* _Required action_:
Every line of the data that includes "place" should be copied out.

* _Record set_:
● ● ● ● ●
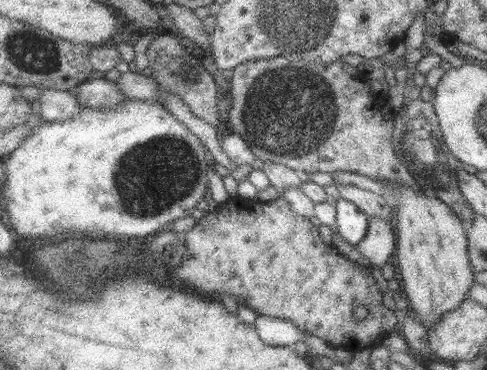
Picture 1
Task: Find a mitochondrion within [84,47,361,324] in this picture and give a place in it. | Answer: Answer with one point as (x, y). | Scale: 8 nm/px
● ● ● ● ●
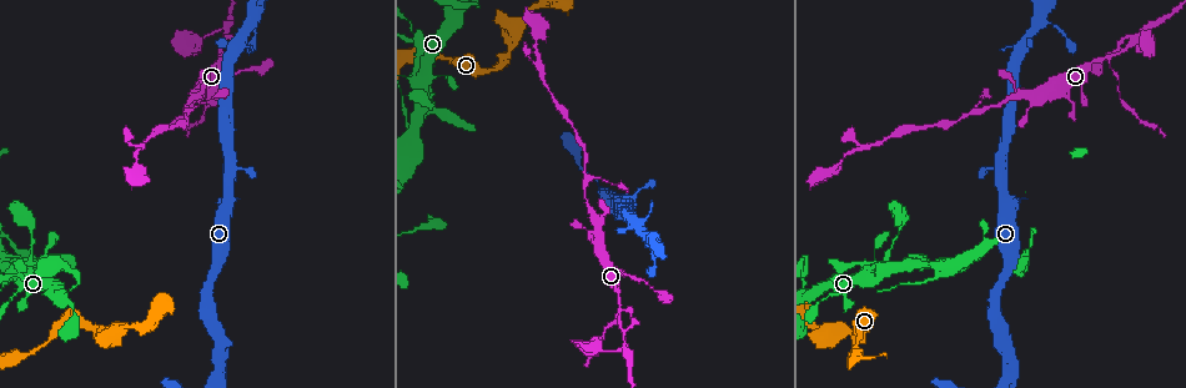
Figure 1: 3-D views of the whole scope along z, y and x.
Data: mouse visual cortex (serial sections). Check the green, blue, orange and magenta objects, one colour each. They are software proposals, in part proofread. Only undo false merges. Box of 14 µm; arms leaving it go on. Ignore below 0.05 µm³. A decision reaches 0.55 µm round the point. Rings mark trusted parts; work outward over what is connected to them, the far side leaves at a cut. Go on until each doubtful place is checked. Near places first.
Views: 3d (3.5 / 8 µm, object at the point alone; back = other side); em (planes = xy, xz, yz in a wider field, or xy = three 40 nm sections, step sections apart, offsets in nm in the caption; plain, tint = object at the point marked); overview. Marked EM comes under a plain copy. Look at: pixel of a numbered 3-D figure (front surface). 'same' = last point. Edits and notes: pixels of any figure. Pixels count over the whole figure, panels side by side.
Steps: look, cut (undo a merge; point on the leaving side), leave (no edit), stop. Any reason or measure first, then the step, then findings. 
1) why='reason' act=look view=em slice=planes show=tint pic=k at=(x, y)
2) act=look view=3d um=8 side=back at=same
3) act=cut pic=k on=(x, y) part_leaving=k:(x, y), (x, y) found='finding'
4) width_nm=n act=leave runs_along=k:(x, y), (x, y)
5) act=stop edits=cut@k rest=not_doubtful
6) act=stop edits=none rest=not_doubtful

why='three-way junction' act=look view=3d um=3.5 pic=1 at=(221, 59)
● ● ● ● ●
* _Exercise result_:
Task: Find a mitochondrion within [84,47,361,324] in this picture and give a place in it. | Answer: Answer with one point as (x, y). | Scale: 8 nm/px
Data: mouse visual cortex (serial sections). Check the green, blue, orange and magenta objects, one colour each. They are software proposals, in part proofread. Only undo false merges. Box of 14 µm; arms leaving it go on. Ignore below 0.05 µm³. A decision reaches 0.55 µm round the point. Rings mark trusted parts; work outward over what is connected to them, the far side leaves at a cut. Go on until each doubtful place is checked. Near places first.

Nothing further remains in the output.